FINANCIAL REGULATION
Clinton is under pressure from liberals to back plans raising taxes on the wealthiest and increase regulation of Wall Street, in part by reinstating Depression-era law repealed by her husband's administration that separated commercial from investment banking. Clinton has not taken a position on that law, though in 2007, she proposed raising taxes on income made by many investment managers. That income is taxed at the 15 percent capital gains rate. She has been supportive of policies increasing taxes on higher income families, saying in a 2010 speech that the "rich are not paying their fair share." Liberals are also critical of her 2001 vote for a bankruptcy overhaul - backed by banks - that would have made it more difficult for consumers to get relief from debts. She later said she regretted her vote. She has accepted hundreds of millions of dollars in contributions from US companies, including Wall Street banks, for her political campaigns and philanthropic foundation, donations that make some in her party sceptical of her.
TRADE
As first lady, Clinton backed the North American Free Trade Agreement, saying in 1996 that the pact was "proving its worth." But as a presidential candidate in 2007, she called the deal "a mistake," calling for a "trade timeout" and the selection of a prosecutor to enforce current deals before entering into any new agreements. Labour unions and liberal activists are pushing Clinton to reject the Trans-Pacific Partnership, now being negotiated by the Obama administration. While Clinton has not expressed a clear opinion on the deal, she cast the agreement in more favourable terms in her memoir, Hard Choices, writing that while it "won't be perfect" the pact "should benefit American businesses and workers."
FOREIGN POLICY
Foreign policy is one of Clinton's few areas of disagreement with the Obama administration. She has criticised President Barack Obama for taking a cautious approach to global crises, dismissing his doctrine of "don't do stupid stuff" as "not an organising principle." As secretary of state, Clinton advocated for arming Syrian rebels fighting President Bashar Assad, a suggestion that was not followed by the White House. While acknowledging in an August interview that she could not definitively say that her recommendations would have changed the situation, she said "the failure to do that left a big vacuum, which the jihadists have now filled."
ISRAEL & IRAN
In recent weeks Clinton has avoided commenting publicly on US-Israeli relations, which became strained after Prime Minister Benjamin Netanyahu's address to Congress and re-election. While supportive of Israel as a New York senator, she described her role as secretary of state as the "designated yeller," who angered Netanyahu by demanding a total freeze on settlement expansion. She called her position misguided in her memoir. She's expressed cautious support for Obama's nuclear deal with Iran, though remarked the "devil was in the details." Previously, she said she was sceptical that Iran would abide by any deal struck with the US.

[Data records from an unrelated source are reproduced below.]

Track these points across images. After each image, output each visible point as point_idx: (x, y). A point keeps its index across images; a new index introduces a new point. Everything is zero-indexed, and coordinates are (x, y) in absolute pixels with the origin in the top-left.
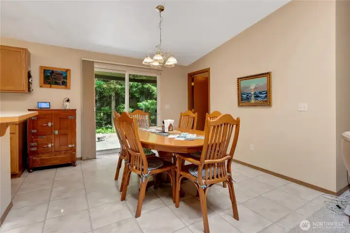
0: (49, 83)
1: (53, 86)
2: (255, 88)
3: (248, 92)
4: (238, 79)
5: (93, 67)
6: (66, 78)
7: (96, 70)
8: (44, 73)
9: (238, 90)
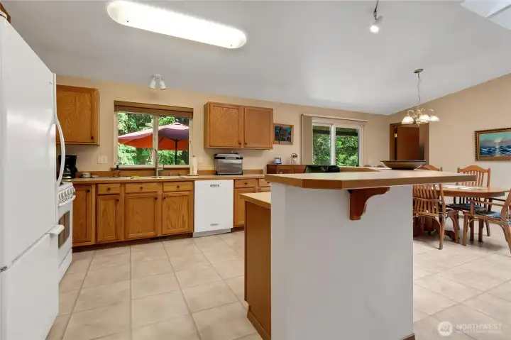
0: (279, 140)
1: (281, 142)
2: (502, 142)
3: (491, 146)
4: (477, 132)
5: (311, 122)
6: (290, 134)
7: (313, 124)
8: (275, 129)
9: (476, 144)
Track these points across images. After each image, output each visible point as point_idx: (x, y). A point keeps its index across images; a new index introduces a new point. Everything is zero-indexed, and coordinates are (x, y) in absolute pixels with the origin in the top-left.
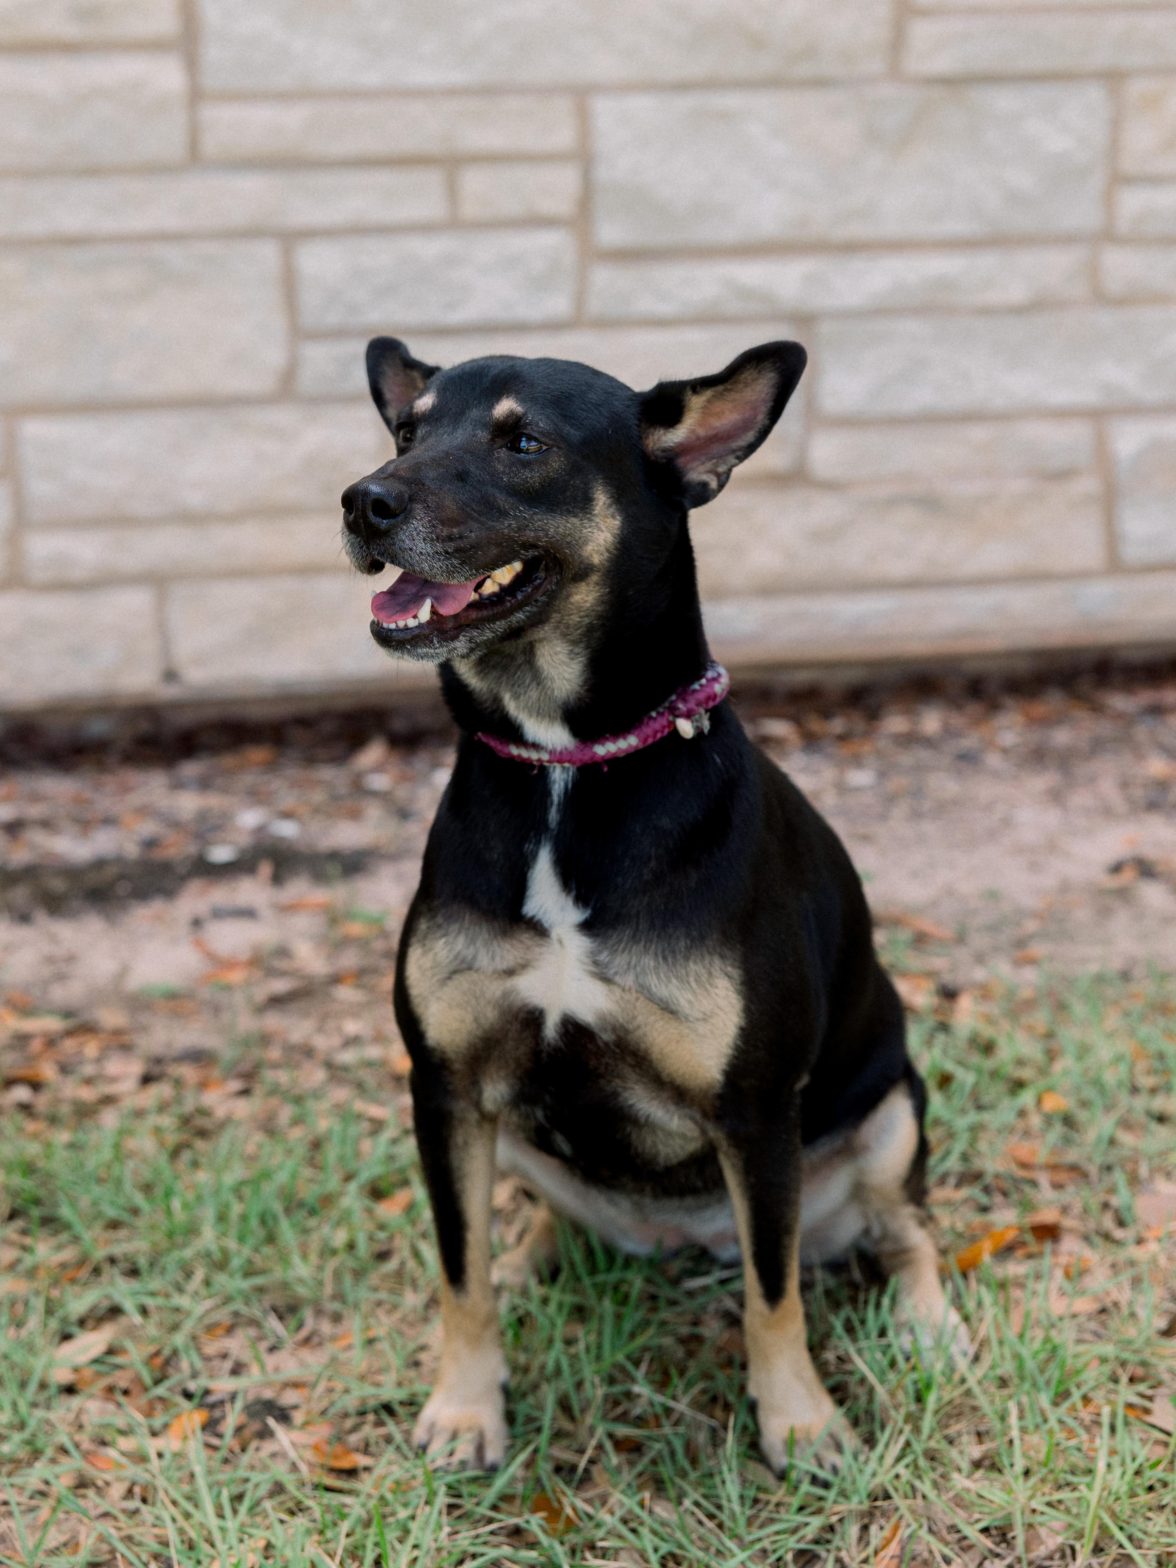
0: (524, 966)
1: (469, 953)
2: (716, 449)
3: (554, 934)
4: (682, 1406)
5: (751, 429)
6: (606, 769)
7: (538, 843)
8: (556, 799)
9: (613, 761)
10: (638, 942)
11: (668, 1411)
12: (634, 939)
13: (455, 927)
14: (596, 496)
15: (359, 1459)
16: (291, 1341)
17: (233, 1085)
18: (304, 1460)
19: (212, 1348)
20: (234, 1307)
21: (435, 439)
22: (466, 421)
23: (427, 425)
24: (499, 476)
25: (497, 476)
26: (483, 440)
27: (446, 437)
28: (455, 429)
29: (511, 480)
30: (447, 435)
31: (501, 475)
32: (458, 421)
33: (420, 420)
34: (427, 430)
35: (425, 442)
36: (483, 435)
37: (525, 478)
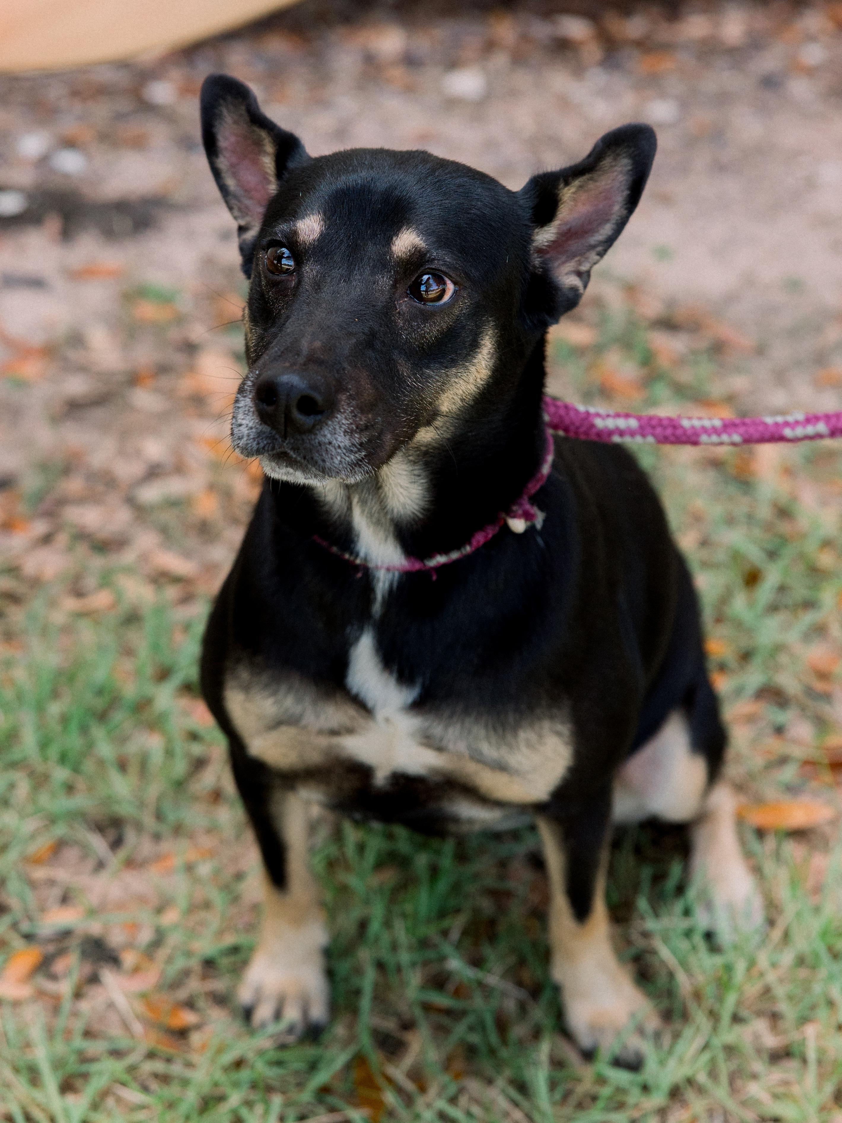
0: (350, 731)
1: (297, 709)
2: (574, 245)
3: (380, 714)
4: (493, 980)
5: (608, 221)
6: (434, 578)
7: (361, 630)
8: (379, 596)
9: (441, 569)
11: (480, 984)
13: (283, 688)
14: (483, 342)
15: (189, 1018)
16: (115, 860)
17: (40, 527)
18: (138, 1017)
19: (40, 873)
20: (60, 830)
21: (332, 288)
22: (362, 260)
23: (317, 262)
24: (398, 332)
25: (397, 332)
26: (385, 287)
27: (343, 284)
28: (350, 272)
29: (408, 337)
30: (344, 281)
31: (400, 331)
32: (352, 259)
33: (309, 252)
34: (318, 271)
35: (321, 291)
36: (384, 281)
37: (423, 334)
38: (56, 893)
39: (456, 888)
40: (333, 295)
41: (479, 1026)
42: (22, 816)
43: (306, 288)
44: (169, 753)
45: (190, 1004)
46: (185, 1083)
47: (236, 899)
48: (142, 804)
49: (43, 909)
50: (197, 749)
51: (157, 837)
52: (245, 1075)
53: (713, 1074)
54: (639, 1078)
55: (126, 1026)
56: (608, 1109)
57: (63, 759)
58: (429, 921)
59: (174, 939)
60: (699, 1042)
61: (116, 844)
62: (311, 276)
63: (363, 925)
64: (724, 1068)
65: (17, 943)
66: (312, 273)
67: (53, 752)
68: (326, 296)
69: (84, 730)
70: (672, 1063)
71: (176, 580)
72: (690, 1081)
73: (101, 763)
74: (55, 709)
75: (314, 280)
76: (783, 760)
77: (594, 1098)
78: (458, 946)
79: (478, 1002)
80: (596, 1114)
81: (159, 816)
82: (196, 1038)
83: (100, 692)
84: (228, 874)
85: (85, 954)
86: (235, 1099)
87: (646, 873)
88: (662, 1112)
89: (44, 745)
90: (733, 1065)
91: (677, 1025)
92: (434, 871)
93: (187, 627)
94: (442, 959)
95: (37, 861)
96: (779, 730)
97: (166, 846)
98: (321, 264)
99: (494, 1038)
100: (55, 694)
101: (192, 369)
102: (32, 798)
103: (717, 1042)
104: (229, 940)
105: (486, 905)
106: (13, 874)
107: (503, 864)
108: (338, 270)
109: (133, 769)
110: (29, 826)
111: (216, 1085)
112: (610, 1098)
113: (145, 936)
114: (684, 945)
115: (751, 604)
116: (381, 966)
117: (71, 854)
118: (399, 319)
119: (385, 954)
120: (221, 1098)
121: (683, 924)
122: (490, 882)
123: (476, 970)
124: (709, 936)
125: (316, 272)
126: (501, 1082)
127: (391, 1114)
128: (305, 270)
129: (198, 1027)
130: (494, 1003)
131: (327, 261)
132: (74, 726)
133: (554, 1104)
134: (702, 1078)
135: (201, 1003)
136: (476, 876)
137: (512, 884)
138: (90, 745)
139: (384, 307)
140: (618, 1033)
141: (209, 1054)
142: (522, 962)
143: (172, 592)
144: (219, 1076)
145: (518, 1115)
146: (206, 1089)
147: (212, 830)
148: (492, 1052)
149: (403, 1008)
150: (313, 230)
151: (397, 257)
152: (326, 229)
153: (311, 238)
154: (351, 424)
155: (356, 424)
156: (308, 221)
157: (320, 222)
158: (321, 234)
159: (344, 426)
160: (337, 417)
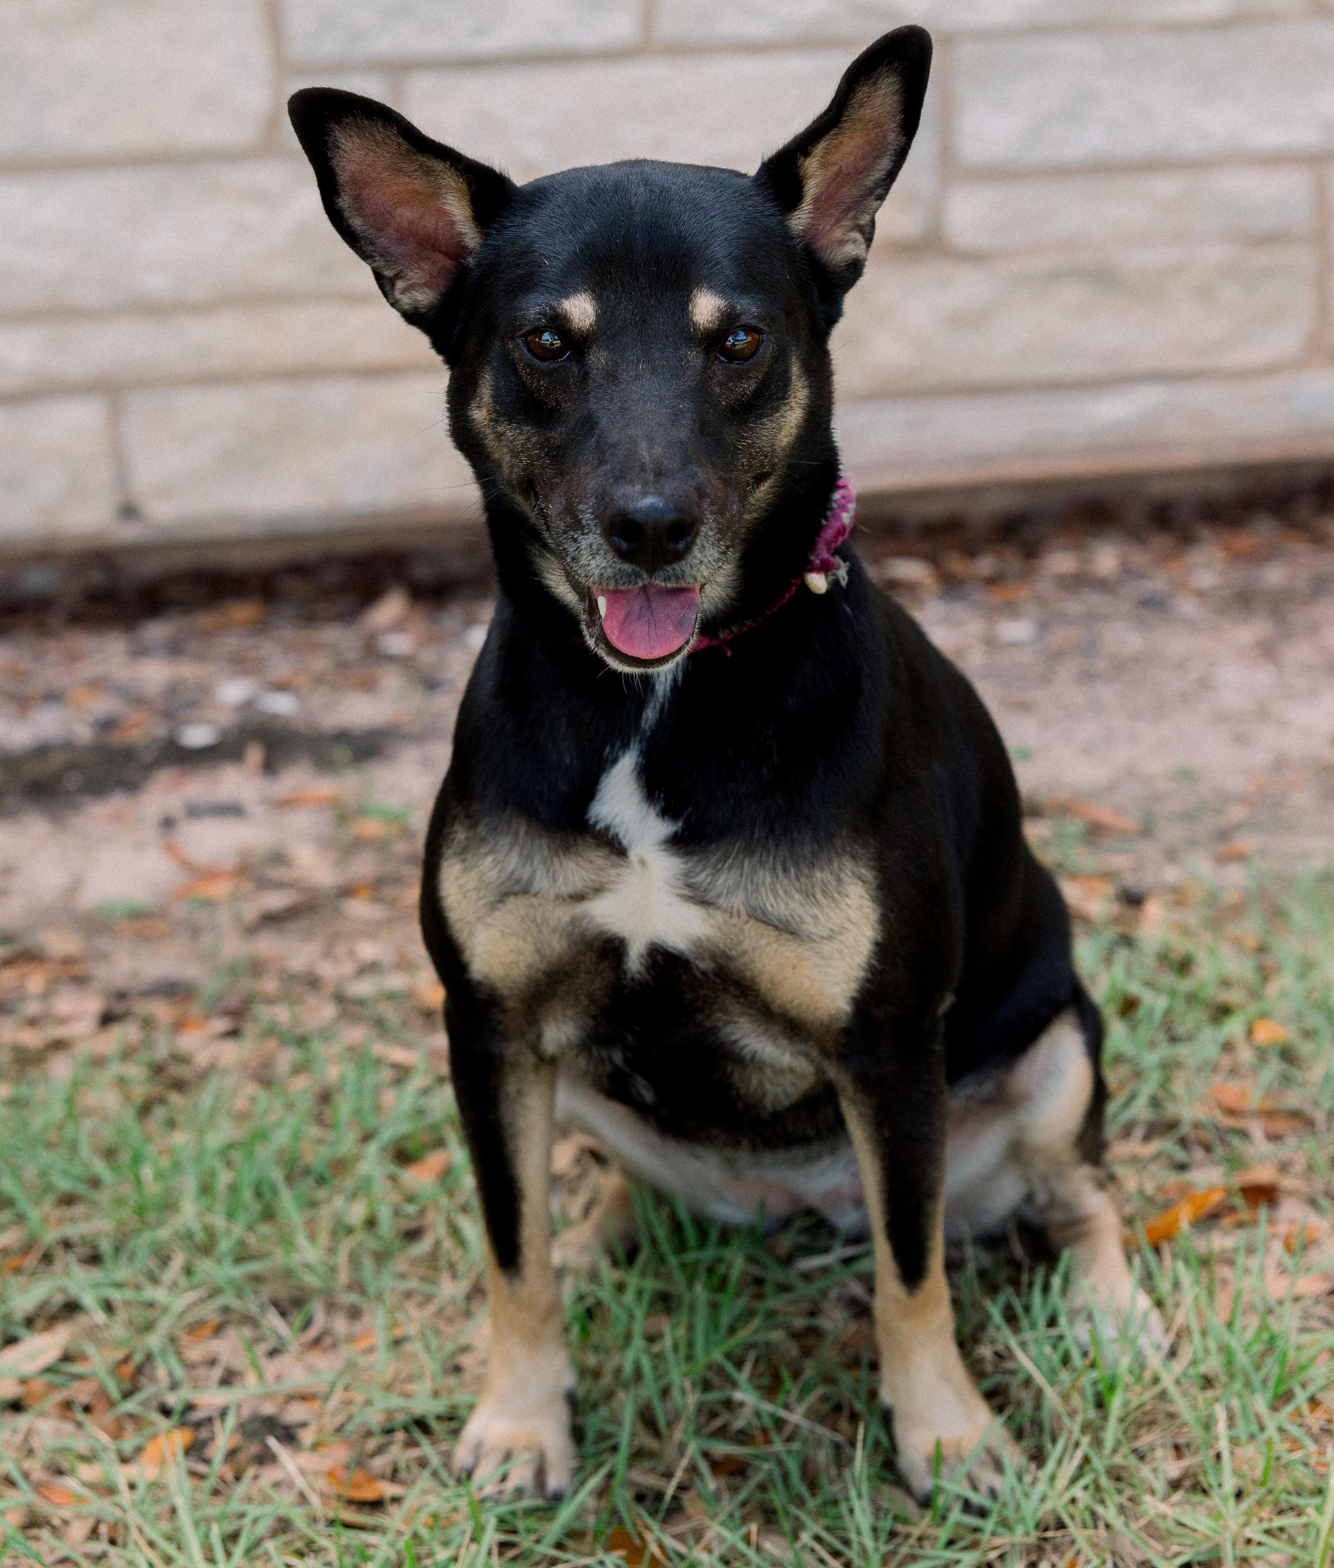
0: (599, 890)
1: (525, 872)
3: (633, 855)
4: (796, 1417)
10: (751, 854)
11: (779, 1423)
12: (749, 851)
15: (386, 1488)
19: (195, 1351)
22: (657, 336)
24: (718, 401)
26: (697, 362)
28: (649, 351)
29: (729, 401)
31: (720, 399)
32: (645, 336)
33: (590, 340)
34: (608, 359)
36: (695, 356)
38: (215, 1373)
48: (332, 1271)
62: (600, 366)
66: (601, 363)
75: (606, 371)
108: (632, 351)
118: (716, 387)
125: (605, 360)
131: (614, 345)
139: (699, 383)
150: (585, 312)
151: (705, 329)
152: (601, 308)
153: (587, 323)
154: (716, 533)
155: (720, 531)
156: (576, 302)
157: (591, 302)
158: (598, 316)
159: (711, 539)
160: (702, 531)
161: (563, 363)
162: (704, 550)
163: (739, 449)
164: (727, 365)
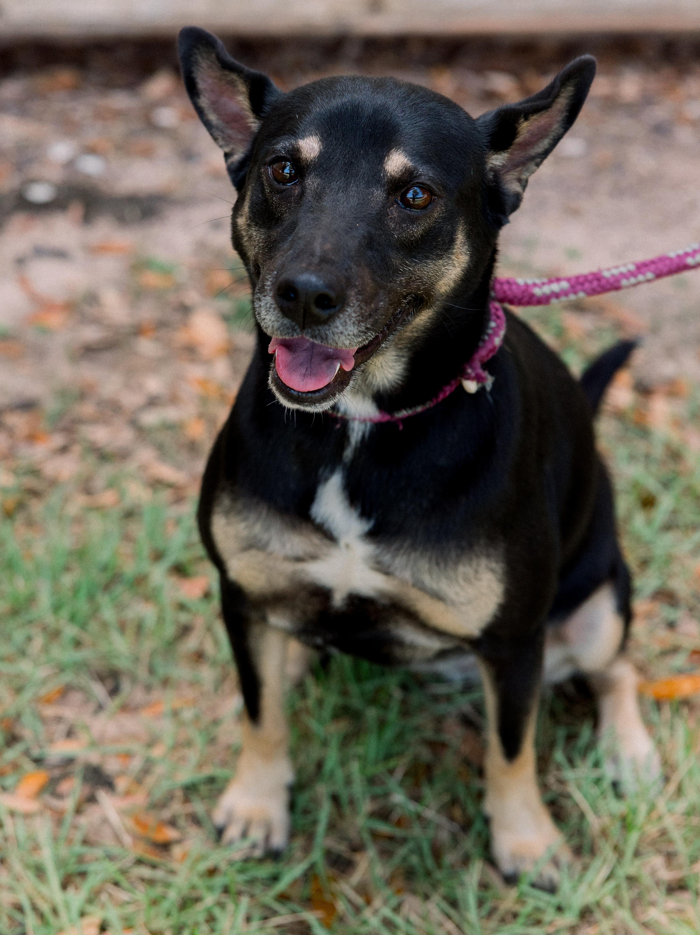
0: (314, 557)
1: (264, 537)
3: (343, 542)
6: (401, 428)
10: (415, 550)
12: (413, 547)
15: (171, 834)
16: (113, 704)
17: (58, 440)
18: (128, 831)
19: (49, 711)
20: (67, 678)
21: (331, 197)
22: (357, 175)
23: (317, 176)
24: (391, 233)
25: (389, 233)
26: (379, 198)
27: (341, 194)
28: (348, 185)
29: (400, 236)
30: (342, 192)
31: (392, 232)
32: (348, 174)
33: (310, 168)
34: (319, 183)
35: (322, 200)
36: (378, 194)
37: (412, 233)
38: (62, 728)
39: (400, 737)
40: (334, 203)
41: (419, 851)
42: (36, 664)
43: (308, 199)
44: (161, 620)
45: (173, 823)
46: (167, 885)
47: (212, 741)
48: (136, 660)
49: (51, 741)
50: (184, 618)
51: (148, 688)
52: (219, 881)
53: (617, 898)
54: (554, 900)
55: (118, 839)
56: (526, 925)
57: (73, 618)
58: (376, 762)
59: (160, 770)
60: (604, 872)
61: (114, 692)
62: (312, 188)
63: (320, 765)
64: (627, 896)
65: (28, 766)
66: (314, 185)
67: (65, 613)
68: (327, 204)
69: (91, 598)
70: (583, 888)
71: (170, 486)
72: (598, 904)
73: (105, 625)
74: (67, 580)
75: (315, 192)
76: (675, 650)
77: (515, 916)
78: (401, 784)
79: (417, 831)
80: (517, 927)
81: (152, 671)
82: (177, 851)
83: (105, 568)
84: (207, 719)
85: (86, 779)
86: (209, 899)
87: (561, 733)
88: (573, 929)
89: (57, 608)
90: (634, 893)
91: (586, 859)
92: (382, 724)
93: (178, 522)
94: (387, 795)
95: (48, 701)
96: (671, 625)
97: (156, 694)
98: (321, 177)
99: (430, 862)
100: (67, 569)
101: (185, 324)
102: (45, 649)
103: (622, 872)
104: (208, 771)
105: (425, 754)
106: (28, 711)
107: (439, 720)
108: (336, 182)
109: (130, 631)
110: (41, 673)
111: (193, 888)
112: (529, 916)
113: (136, 764)
114: (595, 791)
115: (649, 522)
116: (335, 799)
117: (76, 697)
118: (391, 223)
119: (339, 788)
120: (197, 900)
121: (594, 774)
122: (429, 734)
123: (416, 804)
124: (615, 785)
125: (317, 184)
126: (436, 898)
127: (341, 919)
128: (307, 183)
129: (179, 842)
130: (431, 833)
131: (326, 175)
132: (83, 593)
133: (482, 918)
134: (608, 902)
135: (182, 822)
136: (417, 729)
137: (446, 737)
138: (95, 611)
139: (377, 214)
140: (535, 862)
141: (188, 863)
142: (454, 801)
143: (166, 495)
144: (196, 880)
145: (450, 926)
146: (185, 891)
147: (194, 683)
148: (428, 874)
149: (352, 834)
150: (313, 148)
151: (390, 176)
152: (324, 149)
153: (312, 156)
154: (359, 316)
155: (362, 315)
156: (308, 141)
157: (318, 143)
158: (321, 152)
159: (353, 319)
160: (347, 311)
161: (291, 187)
162: (346, 325)
163: (401, 271)
164: (403, 210)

Clinton now supports same-sex marriage, saying that she has "evolved" from her opposition as first lady, senator and secretary of state. She denounced an Indiana law that would give increased protections to businesses and religious groups that object to providing services to gay customers. She supports abortion rights and frequently cites the Democratic line that the procedure should be "safe, legal, and rare."
CLIMATE CHANGE
Clinton has described climate change as the most "consequential, urgent, sweeping" problem facing the world, telling college students in March she hopes for a "mass movement" on the issue. She has promised to protect "at all costs" regulations put in place by the Obama administration that set federal limits on carbon pollution from existing and future power plants. But Clinton has remained silent on the Keystone XL pipeline, which would carry oil from western Canada to refineries on the Gulf Coast, saying she would not express an opinion on a pending international issue.